Travelling on a bus through Brazil - a very nice looking bus it has to be said - suggests that internet access is poor. Team 4 have already alluded to the fact that they are busy trying to ‘fix the internet’ - so they need a complete offline pipeline for analysis. The team do have access to nanonet, ONT’s first RNN based local base caller. We have updated minoTour to allow it to process R9 nanonet generated reads but the team are also multiplexing 12 samples in each run. Nanonet has no built in options for de-multiplexing on barcodes. Ideally this should be done in as close to real time as possible. Given the ever increasing quality of nanopore reads, we reasoned that de-multiplexing barcodes could be done in base space.
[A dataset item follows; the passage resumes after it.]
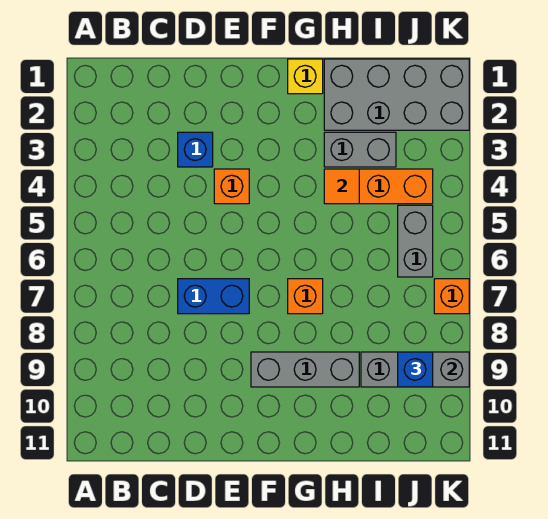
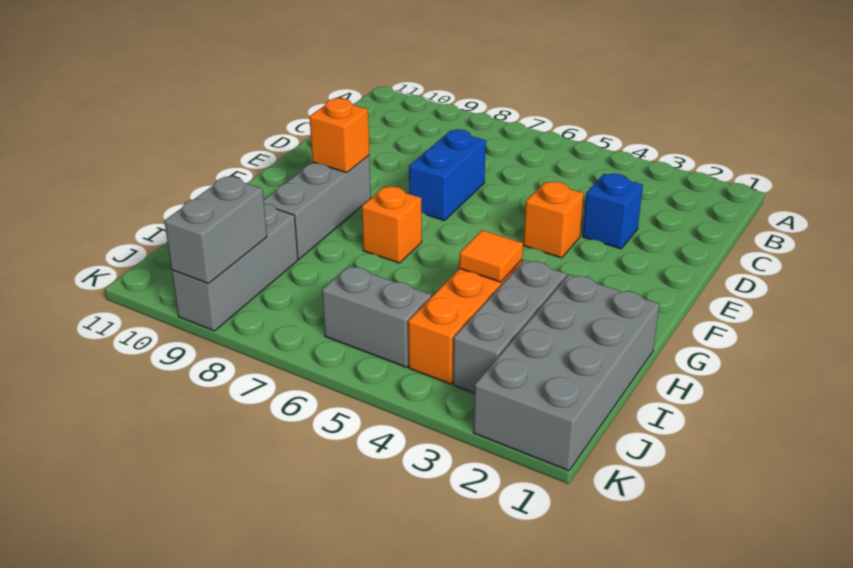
yellow brick G1 level 1 -> none
grey brick H3:I3 level 1 -> grey brick H3:J3 level 1
blue brick J9 level 3 -> none
orange brick K7 level 1 -> orange brick F9 level 2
The first attempt at this was extremely simple, using
matcher from the EMBOSS package to identify local similarities with all possible barcode permutations and select the most likely match. Those familiar with the ONT barcode matching pipelines will know that a small proportion of reads cannot be identified by barcode in the standard pipelines. Exploiting the metrics from matcher, it was possible to assign reads to one of 14 categories; 1 for each of the 12 barcodes, unclassified if no barcode could be identified and un-called if the sequence had failed base calling entirely. To facilitate downstream analysis, we replicated the current ONT strategy for base called reads as much as possible. Reads are moved to a
downloads folder and then further subfolders depending on the barcode assignment. This facilitates analysis with a variety of tools. As well as the physical movement of files, we have added an extra field of data to the fast5 file. Under the category of “minoTour_meta” we write the assigned barcode to the file. This will help with subsequent comparisons of our local pipeline with the 2D base calling metrichor pipelines. Oh yes - I forgot to mention - nanonet can call either template or complement sequence (but not yet 2D). For speed and simplicity the local pipeline just calls the template data. Finally we place a copy of the original file (no base calling and no barcoding assignment) in an ‘uploads’ folder in case of any unexpected problems with files downstream.
The reads written to the downloads folder can then be processed by minoTour running on the local machines to visualise barcoding and coverage.
Here is a nice pie chart of barcodes as called by the nanonet pipeline:
We can also generate coverage plots for each barcode on the fly - note this specific experiment was looking at PCR conditions between different barcodes:
At this point, with everything running nicely in the comfort of my office, code was shipped out to the guys on the bus. Here is the downside (along with missing the beaches, food and camaraderie) of being on the home team - the compute resource available on the bus revealed a flaw… The barcoding pipeline doubled the time of base calling. Less than ideal and, wth the luxury of running on a few more cores in the office, not something I had really bothered checking. A brief twitter exchange via DM with Nick and running a couple of quick tests on my laptop revealed the problem to be very real. The away team decided to decouple base calling and barcoding and move forwards.
This was now a challenge… we must be able to reduce the cost of barcoding and clearly the method was sub-optimal! Some frantic searching revealed the existence of a fast implementation of the Smith-Waterman algorithm using “Single-Instruction Multiple-Data instructions to parallelize the algorithm at the instruction level”. All I knew was that it seemed fast, had a python interface and is available under the MIT license. Perfect. A couple of hours later and some hacking, the previous emboss matcher algorithm was out and the fast SW was in. A test set of 23 reads on a single core could be base called in 13.5 seconds. The emboss matcher based barcoding increased this to 27.4 seconds (ouch - should have spotted that…). However, using the fast SW reads could be base called and demultiplexed in 14.2 seconds. Much better performance and that was emailed through to the team.
So - its getting there. All that is needed now is for team 4 to fix the internet, @scalene to do whatever everyone is waiting for and for the bus to continue safely and productively on its way!
The minoTour_meta additions to the fast5 files are going to see some updates and improvements in the next released version of minoTour.